Pension burdens contributed to the recent bankruptcies of three cities and more are feeling the pinch.
(Excerpt) Read more at sacbee.com ...
That's the least part of the problem. Main problem are the unions, demanding big benefits. And the management in cities and counties giving in to the unions, passing the problem to future taxpayers by promising huge returns of 7 to 8 percent a year on investments, when they know it's closer to 1 to 2 percent. At least that's what they tell the taxpayers, don't worry, we'll get 8 percent returns on pension fund investments. But the fine print is that the tax payers are on the hook if the investment returns don't pan out. The low returns are not the problem. The problem is the unions and government management are screwing the taxpayers.
let them live in the crap that they themselves created...
Public employee labor unions extort sweetheart deals from elected officials who won’t stand firm.
Heck why fight it?
It’s only taxpayer money.
And higher pensions for union workers means higher pensions for everyone else, especially the bureaucrats and elected officials who give in to the unions.

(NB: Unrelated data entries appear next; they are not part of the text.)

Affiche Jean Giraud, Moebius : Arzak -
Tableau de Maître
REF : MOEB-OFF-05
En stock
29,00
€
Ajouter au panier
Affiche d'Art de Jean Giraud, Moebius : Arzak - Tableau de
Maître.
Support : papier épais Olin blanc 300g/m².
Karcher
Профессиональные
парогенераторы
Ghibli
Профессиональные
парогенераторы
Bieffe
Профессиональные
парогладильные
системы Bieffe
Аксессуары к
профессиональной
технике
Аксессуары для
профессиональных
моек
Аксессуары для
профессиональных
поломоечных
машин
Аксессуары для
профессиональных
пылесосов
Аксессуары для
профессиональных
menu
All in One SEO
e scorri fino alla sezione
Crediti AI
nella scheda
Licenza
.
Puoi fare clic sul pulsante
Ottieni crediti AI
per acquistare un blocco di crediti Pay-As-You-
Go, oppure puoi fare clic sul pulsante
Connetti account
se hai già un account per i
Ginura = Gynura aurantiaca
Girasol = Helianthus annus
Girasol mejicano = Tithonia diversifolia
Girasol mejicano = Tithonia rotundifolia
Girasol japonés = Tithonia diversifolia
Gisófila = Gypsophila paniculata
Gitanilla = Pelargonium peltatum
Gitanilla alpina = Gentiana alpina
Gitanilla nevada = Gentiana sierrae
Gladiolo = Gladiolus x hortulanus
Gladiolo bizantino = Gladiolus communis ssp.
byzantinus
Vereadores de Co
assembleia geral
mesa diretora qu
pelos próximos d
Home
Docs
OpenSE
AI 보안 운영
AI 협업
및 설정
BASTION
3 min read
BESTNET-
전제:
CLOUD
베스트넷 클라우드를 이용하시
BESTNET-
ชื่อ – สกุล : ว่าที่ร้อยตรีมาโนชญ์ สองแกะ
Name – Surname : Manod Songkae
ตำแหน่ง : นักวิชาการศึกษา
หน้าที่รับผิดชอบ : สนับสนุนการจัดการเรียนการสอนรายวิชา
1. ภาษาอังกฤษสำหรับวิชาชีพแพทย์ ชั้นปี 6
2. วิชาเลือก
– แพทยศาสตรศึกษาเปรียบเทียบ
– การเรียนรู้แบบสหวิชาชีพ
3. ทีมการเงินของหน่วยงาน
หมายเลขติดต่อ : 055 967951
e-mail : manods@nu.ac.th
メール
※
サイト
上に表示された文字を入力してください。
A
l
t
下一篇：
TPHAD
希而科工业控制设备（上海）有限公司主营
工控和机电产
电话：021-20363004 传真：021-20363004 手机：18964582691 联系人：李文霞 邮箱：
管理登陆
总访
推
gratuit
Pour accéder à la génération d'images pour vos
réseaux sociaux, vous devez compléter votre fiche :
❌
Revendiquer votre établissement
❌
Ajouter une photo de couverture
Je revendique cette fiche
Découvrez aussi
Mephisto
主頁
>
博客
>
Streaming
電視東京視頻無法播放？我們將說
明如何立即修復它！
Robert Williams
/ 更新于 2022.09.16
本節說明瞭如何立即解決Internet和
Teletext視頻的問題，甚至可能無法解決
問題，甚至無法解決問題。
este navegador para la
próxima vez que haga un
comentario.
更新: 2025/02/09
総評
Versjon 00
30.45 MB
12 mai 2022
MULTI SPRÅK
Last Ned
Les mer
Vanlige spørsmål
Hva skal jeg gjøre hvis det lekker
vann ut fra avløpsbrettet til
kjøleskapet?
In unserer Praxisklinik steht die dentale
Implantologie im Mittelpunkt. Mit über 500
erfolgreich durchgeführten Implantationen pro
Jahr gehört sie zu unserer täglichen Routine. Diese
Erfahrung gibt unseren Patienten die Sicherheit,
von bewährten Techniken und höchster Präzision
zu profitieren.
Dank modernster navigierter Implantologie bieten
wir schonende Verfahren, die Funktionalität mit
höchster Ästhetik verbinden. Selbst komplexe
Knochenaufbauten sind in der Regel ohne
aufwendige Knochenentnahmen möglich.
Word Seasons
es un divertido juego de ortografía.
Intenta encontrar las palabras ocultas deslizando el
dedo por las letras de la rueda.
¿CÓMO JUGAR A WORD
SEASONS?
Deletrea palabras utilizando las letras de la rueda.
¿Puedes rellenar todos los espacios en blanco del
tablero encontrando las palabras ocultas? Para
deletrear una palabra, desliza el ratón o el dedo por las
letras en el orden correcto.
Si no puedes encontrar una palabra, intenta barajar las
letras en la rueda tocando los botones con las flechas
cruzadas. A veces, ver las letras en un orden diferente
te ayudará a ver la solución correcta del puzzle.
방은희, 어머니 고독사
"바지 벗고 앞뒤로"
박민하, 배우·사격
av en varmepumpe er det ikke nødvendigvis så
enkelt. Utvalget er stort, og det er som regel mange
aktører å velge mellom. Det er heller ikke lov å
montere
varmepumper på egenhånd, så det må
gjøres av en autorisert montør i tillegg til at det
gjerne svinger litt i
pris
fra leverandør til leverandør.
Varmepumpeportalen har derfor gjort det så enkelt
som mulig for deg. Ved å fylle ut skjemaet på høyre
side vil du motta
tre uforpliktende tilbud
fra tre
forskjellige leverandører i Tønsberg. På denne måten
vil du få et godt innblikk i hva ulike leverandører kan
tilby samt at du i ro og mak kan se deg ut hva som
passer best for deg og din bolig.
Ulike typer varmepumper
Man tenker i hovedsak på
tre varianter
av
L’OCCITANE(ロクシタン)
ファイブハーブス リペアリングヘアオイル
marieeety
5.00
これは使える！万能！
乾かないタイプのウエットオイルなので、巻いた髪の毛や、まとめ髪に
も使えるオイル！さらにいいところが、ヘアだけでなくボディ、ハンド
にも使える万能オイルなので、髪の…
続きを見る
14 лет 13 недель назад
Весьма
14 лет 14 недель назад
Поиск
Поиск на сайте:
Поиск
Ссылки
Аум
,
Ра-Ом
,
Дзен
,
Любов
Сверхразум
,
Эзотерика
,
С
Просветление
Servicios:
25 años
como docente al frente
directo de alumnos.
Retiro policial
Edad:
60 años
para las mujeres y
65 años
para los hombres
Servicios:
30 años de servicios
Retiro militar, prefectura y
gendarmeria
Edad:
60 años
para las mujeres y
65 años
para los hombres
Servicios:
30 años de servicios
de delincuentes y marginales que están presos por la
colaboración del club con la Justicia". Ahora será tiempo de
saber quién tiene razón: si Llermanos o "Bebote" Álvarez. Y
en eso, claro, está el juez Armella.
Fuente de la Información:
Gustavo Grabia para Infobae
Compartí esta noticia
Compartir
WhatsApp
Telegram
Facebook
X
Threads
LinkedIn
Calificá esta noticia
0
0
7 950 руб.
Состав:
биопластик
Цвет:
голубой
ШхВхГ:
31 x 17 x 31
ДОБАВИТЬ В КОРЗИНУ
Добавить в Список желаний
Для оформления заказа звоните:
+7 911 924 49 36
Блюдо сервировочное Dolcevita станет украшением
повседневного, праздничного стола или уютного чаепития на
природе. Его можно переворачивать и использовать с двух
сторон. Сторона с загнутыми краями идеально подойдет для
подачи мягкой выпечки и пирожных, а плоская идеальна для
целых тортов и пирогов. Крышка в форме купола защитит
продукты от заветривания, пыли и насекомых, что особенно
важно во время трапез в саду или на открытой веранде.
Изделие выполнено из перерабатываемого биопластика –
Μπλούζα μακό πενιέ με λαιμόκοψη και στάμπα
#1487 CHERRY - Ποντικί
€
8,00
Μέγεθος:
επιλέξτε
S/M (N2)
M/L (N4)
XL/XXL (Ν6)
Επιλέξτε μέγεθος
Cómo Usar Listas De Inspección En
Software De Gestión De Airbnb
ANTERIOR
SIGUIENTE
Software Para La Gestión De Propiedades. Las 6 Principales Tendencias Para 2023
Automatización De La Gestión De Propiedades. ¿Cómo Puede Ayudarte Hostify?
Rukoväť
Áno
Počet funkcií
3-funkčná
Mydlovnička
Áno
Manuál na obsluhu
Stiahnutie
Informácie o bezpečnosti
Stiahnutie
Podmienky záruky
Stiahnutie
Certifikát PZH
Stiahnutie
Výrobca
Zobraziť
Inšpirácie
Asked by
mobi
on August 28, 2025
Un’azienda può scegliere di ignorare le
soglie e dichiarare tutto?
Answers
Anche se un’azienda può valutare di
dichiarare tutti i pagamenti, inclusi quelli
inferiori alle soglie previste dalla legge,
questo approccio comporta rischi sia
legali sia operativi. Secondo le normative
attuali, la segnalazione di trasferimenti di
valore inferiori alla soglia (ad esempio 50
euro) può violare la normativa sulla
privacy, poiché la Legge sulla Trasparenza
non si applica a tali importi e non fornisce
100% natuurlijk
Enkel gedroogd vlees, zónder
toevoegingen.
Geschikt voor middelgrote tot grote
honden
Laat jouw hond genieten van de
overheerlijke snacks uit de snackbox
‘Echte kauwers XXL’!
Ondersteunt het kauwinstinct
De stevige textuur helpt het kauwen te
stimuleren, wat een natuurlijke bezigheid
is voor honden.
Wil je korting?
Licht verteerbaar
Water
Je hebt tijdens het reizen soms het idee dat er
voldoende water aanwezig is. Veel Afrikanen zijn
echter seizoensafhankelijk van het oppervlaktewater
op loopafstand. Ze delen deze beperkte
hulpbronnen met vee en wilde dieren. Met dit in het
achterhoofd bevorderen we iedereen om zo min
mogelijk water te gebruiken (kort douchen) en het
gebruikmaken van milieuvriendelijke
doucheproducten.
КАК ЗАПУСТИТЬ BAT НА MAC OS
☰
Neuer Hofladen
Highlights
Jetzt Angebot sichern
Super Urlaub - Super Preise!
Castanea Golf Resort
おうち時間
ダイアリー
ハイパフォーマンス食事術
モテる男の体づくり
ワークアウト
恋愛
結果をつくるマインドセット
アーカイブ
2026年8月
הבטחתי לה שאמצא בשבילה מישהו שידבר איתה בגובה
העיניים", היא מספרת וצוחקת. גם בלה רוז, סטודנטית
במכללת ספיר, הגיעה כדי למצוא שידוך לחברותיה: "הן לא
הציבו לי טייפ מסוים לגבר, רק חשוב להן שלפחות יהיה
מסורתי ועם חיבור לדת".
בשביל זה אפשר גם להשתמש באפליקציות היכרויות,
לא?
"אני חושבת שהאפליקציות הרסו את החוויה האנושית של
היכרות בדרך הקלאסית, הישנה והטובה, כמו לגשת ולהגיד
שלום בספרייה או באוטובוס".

and those govt workers should never have demanded and nor should they expect it....
Of course this should never have been promised. It used to be people took a job in public service and accepted lower pay than the private sector, but traded that for job security. Today many public sector jobs pay better than their equivalent jobs in the private sector. And their benefits packages can be ludicrous.
Of course they will expect this since this is what has been promised. So they will demand it, and they will rise in anger when they will be asked to start contributing 2x-3x more than they have been, and/or to accept less in retirement. It should be expected that the courts will seek to protect the public workers retirement system from changes - the judges are in the same boat! We need a state Constitutional Amendment to reform it and the sooner the better because they have a huge voting block in local, state and federal employees who will vote their own pocketbook - not to mention their spouses and families. The private sector will have to stand tall and fast. I would still not be surprised to see a court rule that a Constitutional Amendment is unconstitutional.
Everyone would love to a plan where they contribute for 25-30 years in order to guarantee a lifetime at 90% annual income thereafter. Of course this cannot be guaranteed - the state cannot print money, to pay these sums they have to earn it, raise it in their ponzi scheme, or tax the residents. Soon many states will press Congress for bail outs because they cannot print money and will blame Congress for whatever excuse they can dream up for their shortfalls. And if Congress does bail them out, all sense of fairness should require them to have to equalize Social Security. Otherwise it’s just more of the same - government working to protect itself as exempt from laws, exempt from economics, and as a special class worthy of more than ‘regular citizens’.